Below are some records. Print exactly the lines between the one holding "Top to bottom, what" and the one holding "Determine the depth", inclusive, and nothing else.

==== Data section ====

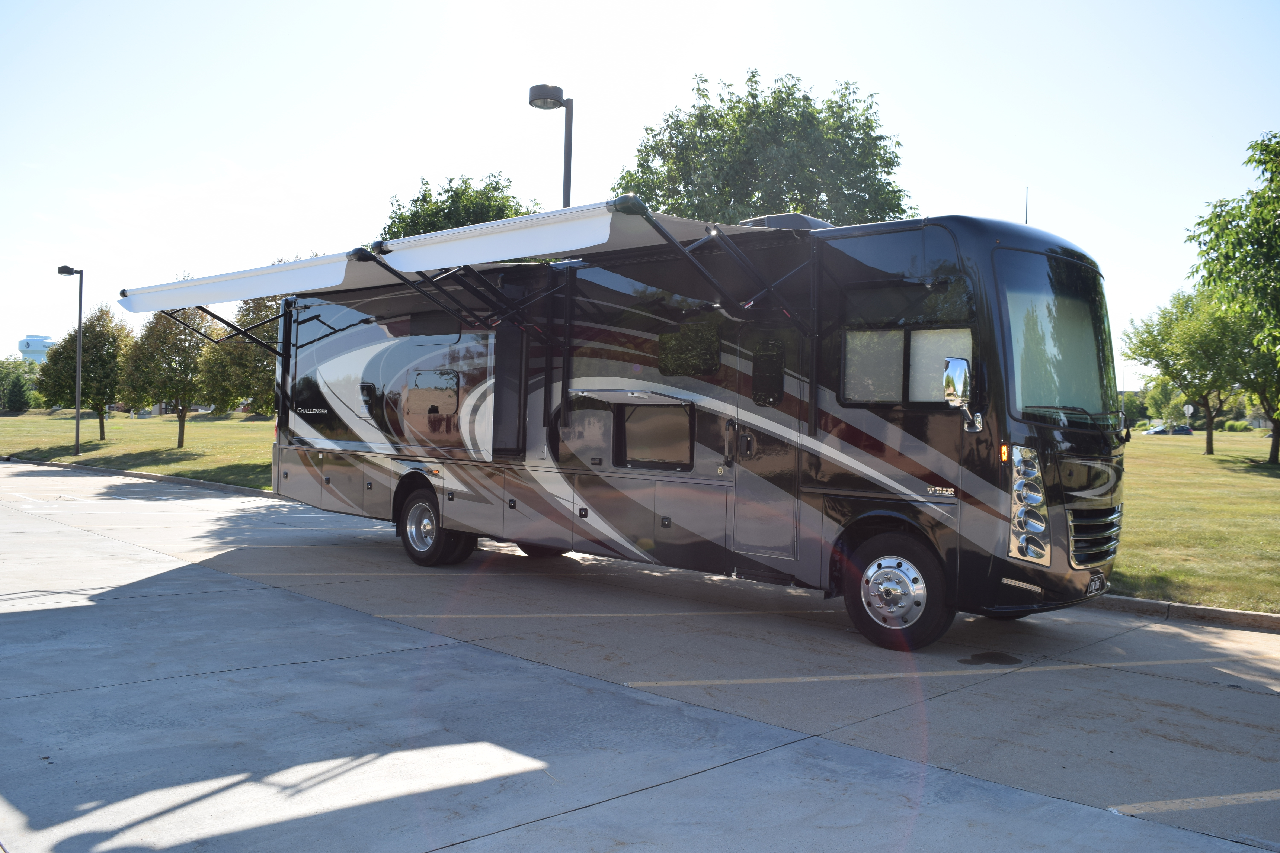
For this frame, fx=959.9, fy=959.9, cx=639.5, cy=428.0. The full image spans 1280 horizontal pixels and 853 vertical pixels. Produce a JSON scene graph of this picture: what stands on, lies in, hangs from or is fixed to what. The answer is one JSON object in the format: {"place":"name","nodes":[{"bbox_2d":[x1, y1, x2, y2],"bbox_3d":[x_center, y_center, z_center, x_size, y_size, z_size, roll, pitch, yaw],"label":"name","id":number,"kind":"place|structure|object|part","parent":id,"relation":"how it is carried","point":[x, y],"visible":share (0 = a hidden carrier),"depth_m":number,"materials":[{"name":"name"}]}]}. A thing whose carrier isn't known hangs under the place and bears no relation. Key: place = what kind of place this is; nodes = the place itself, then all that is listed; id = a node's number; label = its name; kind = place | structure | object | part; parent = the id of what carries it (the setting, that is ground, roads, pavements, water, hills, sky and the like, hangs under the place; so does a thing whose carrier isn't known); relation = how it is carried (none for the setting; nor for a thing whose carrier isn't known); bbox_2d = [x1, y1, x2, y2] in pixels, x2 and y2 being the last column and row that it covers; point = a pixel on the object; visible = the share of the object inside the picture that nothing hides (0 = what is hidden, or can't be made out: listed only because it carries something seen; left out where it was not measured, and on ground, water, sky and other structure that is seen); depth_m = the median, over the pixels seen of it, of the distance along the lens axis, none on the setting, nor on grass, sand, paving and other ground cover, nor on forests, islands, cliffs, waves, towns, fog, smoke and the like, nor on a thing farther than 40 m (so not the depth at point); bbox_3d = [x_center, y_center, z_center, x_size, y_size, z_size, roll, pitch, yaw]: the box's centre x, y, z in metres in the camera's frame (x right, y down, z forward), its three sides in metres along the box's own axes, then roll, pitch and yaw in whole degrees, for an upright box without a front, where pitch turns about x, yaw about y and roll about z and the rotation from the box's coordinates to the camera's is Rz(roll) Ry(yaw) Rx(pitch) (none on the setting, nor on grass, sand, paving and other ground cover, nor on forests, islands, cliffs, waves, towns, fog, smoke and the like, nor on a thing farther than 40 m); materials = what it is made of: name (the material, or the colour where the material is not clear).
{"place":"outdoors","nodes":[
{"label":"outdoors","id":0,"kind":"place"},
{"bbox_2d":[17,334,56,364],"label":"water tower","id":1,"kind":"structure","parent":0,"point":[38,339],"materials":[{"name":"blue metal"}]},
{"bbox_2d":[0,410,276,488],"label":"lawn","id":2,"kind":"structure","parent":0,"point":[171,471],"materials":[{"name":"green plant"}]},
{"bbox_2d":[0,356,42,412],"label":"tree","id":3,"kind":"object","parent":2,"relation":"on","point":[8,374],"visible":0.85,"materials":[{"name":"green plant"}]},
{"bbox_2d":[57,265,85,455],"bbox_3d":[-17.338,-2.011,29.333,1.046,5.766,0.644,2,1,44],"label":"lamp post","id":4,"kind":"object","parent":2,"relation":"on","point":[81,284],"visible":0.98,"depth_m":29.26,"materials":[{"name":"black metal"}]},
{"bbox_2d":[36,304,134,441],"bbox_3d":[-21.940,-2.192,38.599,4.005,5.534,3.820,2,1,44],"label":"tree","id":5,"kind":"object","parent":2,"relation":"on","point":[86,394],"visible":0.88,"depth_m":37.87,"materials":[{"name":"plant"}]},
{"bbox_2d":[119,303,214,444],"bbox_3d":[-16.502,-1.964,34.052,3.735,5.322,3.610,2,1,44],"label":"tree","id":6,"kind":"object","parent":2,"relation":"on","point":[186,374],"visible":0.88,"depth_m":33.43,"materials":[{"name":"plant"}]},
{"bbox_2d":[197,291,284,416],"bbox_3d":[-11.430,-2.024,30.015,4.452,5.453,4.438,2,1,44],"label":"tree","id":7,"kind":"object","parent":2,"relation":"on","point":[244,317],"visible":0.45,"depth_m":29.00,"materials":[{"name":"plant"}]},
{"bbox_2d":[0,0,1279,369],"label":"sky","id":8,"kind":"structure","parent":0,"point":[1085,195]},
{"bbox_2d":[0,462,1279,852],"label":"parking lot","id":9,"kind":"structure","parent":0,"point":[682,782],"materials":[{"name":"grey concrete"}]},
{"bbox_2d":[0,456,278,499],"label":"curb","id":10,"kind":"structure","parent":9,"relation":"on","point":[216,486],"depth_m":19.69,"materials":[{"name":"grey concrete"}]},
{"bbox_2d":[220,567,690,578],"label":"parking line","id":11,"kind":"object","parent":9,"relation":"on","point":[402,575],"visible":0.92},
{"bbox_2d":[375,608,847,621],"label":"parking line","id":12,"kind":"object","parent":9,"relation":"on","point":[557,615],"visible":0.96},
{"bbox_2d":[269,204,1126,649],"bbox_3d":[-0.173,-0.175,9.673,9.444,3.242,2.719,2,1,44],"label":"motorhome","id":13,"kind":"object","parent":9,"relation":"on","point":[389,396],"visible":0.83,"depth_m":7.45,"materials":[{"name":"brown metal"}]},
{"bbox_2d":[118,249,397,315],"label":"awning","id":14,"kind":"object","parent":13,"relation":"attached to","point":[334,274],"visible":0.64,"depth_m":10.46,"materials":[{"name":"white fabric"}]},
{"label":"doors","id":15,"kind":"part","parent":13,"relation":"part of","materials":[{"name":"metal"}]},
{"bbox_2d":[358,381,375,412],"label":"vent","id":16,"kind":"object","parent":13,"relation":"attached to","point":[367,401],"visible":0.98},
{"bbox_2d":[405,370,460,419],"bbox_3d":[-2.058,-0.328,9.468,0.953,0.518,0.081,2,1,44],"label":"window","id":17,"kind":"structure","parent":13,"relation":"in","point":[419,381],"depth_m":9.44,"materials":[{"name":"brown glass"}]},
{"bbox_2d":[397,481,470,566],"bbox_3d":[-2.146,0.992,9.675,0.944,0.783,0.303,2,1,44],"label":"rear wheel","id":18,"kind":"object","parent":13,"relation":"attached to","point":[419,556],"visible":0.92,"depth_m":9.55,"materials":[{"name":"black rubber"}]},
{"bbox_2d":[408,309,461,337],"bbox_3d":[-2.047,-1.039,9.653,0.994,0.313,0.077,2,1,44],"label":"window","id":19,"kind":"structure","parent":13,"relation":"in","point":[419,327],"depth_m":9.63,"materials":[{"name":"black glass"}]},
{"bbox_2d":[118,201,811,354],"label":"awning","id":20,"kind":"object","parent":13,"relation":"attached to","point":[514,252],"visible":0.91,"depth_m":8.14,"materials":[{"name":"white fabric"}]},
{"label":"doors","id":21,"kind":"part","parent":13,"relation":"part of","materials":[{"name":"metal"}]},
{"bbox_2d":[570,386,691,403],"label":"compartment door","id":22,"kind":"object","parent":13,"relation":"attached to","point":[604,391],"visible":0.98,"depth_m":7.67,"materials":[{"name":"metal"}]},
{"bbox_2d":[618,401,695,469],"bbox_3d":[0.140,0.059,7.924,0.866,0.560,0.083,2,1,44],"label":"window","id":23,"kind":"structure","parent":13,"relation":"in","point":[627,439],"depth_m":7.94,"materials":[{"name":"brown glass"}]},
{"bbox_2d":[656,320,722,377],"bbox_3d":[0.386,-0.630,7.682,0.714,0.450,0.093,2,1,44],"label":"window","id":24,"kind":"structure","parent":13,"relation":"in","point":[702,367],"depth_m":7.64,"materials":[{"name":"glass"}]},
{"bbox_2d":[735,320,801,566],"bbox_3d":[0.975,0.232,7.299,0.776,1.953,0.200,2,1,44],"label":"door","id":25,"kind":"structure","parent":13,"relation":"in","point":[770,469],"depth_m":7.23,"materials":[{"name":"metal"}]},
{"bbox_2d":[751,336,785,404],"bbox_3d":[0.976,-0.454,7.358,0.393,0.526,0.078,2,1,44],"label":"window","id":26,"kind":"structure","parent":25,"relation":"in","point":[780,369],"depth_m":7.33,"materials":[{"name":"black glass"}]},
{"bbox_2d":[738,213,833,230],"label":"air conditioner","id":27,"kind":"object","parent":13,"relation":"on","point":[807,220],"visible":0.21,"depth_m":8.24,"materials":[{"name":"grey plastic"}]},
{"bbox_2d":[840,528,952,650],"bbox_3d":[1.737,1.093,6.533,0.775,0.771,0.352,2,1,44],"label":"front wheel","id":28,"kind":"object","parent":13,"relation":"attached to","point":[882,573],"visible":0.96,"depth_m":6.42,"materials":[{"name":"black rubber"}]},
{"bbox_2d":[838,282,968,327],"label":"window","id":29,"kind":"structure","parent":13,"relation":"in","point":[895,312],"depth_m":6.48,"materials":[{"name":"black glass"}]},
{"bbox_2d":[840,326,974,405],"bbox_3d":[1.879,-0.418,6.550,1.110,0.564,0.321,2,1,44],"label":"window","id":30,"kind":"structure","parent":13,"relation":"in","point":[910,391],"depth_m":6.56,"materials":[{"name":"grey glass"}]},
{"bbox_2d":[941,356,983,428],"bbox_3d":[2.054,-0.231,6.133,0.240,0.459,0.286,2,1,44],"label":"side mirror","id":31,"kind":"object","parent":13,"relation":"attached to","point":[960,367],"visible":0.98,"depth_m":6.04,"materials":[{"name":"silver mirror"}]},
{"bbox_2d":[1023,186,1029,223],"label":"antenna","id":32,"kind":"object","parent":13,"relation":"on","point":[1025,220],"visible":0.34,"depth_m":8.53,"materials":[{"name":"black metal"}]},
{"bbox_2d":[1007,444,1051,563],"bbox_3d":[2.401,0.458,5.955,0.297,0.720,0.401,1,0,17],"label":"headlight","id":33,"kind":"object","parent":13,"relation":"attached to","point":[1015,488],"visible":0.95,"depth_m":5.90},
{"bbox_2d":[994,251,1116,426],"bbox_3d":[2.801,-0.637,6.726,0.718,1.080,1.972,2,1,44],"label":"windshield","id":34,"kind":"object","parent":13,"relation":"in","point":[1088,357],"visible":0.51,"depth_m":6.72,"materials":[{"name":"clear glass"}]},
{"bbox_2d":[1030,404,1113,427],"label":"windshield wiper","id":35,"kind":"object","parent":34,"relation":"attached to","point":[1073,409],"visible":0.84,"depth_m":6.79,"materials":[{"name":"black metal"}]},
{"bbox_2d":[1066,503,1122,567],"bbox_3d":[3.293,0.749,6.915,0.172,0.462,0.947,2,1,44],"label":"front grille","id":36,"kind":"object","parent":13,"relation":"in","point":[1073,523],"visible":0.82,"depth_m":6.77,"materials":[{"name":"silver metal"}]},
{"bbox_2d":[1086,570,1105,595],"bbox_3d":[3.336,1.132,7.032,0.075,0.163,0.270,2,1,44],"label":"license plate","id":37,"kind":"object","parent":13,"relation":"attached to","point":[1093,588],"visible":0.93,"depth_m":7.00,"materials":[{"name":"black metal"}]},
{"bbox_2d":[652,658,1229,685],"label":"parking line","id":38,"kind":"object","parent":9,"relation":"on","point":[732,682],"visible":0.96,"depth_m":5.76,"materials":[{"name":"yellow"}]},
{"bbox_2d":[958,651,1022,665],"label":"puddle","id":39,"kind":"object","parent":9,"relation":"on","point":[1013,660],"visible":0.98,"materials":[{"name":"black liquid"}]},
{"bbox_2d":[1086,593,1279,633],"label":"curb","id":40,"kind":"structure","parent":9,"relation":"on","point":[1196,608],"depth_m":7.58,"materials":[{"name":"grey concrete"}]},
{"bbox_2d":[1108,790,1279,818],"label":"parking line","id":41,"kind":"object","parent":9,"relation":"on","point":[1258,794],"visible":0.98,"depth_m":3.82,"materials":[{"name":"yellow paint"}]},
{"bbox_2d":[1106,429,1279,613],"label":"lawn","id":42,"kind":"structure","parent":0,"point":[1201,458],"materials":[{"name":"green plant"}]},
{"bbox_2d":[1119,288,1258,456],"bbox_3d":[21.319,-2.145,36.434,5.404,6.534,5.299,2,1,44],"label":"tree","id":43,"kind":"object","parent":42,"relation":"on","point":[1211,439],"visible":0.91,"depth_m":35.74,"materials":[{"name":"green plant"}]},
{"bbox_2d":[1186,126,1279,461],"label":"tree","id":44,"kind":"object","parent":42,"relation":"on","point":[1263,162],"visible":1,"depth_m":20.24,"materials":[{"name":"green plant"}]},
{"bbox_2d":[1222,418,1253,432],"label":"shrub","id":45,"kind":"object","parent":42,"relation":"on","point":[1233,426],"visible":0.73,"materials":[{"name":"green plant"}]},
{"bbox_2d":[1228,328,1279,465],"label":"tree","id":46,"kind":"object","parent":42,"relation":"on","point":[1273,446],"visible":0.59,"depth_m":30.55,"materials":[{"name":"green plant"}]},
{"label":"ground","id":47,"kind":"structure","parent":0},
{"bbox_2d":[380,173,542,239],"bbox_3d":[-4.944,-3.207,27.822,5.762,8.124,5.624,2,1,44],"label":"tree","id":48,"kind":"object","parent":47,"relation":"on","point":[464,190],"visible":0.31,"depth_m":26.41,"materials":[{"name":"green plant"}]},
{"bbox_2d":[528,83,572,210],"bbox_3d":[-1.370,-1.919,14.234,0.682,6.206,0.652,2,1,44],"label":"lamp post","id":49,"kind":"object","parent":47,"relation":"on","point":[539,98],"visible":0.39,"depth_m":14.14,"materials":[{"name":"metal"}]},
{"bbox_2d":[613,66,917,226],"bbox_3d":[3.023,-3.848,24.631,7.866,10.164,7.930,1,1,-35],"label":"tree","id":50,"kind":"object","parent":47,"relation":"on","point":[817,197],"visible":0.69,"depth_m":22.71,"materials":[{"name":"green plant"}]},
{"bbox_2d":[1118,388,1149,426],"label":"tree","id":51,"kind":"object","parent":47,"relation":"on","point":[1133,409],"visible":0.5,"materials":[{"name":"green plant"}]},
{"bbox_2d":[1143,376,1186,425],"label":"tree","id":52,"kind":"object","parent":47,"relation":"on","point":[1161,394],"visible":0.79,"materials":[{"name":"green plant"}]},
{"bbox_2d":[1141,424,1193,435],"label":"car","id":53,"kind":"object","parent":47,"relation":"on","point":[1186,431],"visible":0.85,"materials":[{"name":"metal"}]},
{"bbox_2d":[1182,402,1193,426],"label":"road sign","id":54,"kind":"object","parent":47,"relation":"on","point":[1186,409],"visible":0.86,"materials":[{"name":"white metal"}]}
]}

====
==== Data section ====

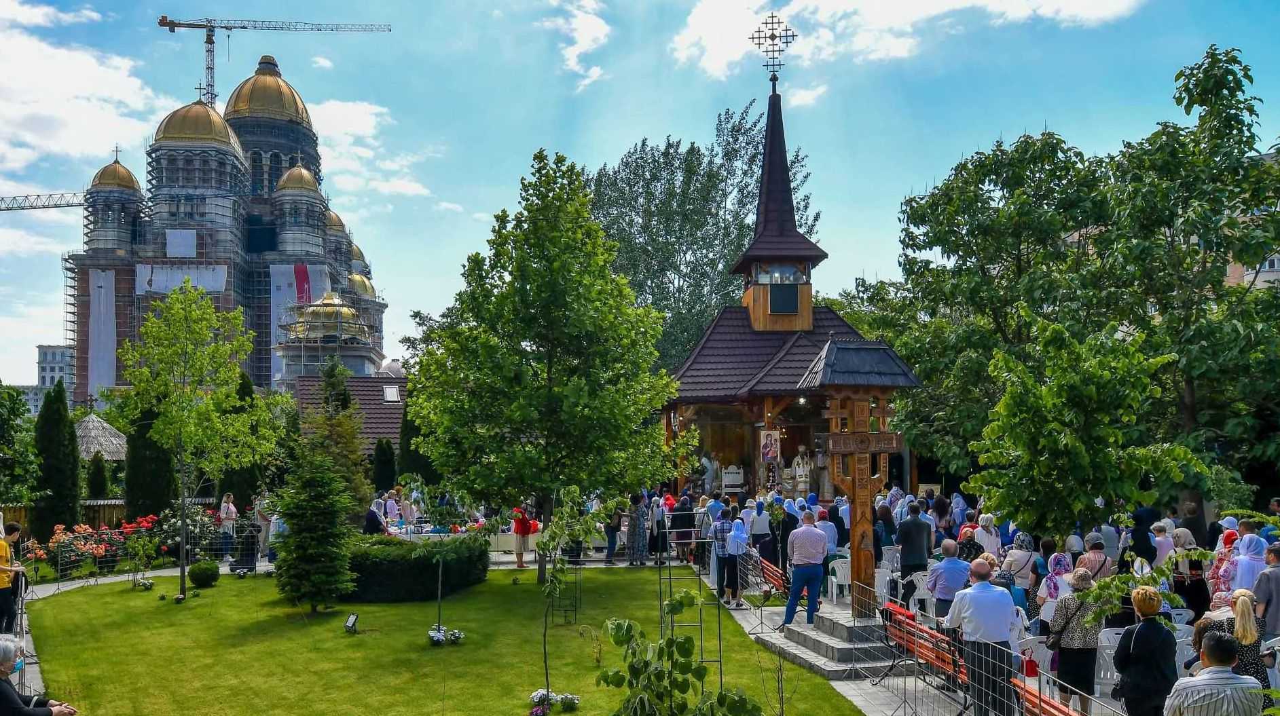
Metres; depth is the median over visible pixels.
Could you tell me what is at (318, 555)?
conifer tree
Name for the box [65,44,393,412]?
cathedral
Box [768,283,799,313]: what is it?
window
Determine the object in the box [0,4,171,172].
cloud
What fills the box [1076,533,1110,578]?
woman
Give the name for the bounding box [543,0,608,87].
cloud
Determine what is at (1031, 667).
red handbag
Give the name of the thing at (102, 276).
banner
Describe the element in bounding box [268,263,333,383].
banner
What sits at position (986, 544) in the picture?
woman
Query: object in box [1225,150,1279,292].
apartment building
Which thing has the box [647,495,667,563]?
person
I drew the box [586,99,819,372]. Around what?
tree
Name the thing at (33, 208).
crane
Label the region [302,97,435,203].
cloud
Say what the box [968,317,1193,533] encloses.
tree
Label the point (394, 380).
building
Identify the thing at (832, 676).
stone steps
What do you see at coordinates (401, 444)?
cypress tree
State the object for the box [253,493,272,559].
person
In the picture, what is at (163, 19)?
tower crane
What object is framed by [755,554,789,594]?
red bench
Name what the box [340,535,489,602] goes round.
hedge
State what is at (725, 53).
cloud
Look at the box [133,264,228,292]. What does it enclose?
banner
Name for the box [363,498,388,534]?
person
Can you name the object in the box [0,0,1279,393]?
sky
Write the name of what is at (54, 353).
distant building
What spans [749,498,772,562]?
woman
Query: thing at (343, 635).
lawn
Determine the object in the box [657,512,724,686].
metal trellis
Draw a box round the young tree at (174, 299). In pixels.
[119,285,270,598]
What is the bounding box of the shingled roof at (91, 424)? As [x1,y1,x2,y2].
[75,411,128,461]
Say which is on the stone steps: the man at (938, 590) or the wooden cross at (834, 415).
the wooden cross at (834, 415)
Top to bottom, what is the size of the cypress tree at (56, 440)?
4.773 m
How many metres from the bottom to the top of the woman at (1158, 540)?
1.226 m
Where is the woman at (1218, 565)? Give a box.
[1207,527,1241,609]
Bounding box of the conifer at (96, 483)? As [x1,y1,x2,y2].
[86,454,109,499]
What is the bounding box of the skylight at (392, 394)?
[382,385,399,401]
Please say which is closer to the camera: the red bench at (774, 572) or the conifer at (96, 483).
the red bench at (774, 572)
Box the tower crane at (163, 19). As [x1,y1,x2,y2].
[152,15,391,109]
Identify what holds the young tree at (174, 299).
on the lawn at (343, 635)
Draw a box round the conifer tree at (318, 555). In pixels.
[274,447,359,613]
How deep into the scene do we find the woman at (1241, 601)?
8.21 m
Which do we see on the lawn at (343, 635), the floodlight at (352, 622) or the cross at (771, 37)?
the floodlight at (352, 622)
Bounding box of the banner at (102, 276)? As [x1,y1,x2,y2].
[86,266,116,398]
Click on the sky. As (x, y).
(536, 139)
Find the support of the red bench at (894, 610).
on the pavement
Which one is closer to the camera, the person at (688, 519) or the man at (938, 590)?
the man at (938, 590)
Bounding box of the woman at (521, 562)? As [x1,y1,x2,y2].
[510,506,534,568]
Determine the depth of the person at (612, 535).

====

Answer to this task |
Top to bottom, what is the size of the cypress tree at (56, 440)?
4.773 m
How many metres from the bottom to the top of the woman at (1158, 540)?
1.226 m
Where is the woman at (1218, 565)? Give a box.
[1207,527,1241,609]
Bounding box of the conifer at (96, 483)? As [x1,y1,x2,y2].
[86,454,109,499]
What is the bounding box of the skylight at (392, 394)?
[382,385,399,401]
Please say which is closer to the camera: the red bench at (774, 572) or the conifer at (96, 483).
the red bench at (774, 572)
Box the tower crane at (163, 19). As [x1,y1,x2,y2].
[152,15,391,109]
Identify what holds the young tree at (174, 299).
on the lawn at (343, 635)
Draw a box round the conifer tree at (318, 555). In pixels.
[274,447,359,613]
How deep into the scene do we find the woman at (1241, 601)?
8.21 m
Which do we see on the lawn at (343, 635), the floodlight at (352, 622) or the cross at (771, 37)?
the floodlight at (352, 622)
Bounding box of the banner at (102, 276)? As [x1,y1,x2,y2].
[86,266,116,398]
Click on the sky. As (x, y).
(536, 139)
Find the support of the red bench at (894, 610).
on the pavement
Which one is closer to the camera, the person at (688, 519) or the man at (938, 590)?
the man at (938, 590)
Bounding box of the woman at (521, 562)? As [x1,y1,x2,y2].
[510,506,534,568]
Determine the depth of the person at (612, 535).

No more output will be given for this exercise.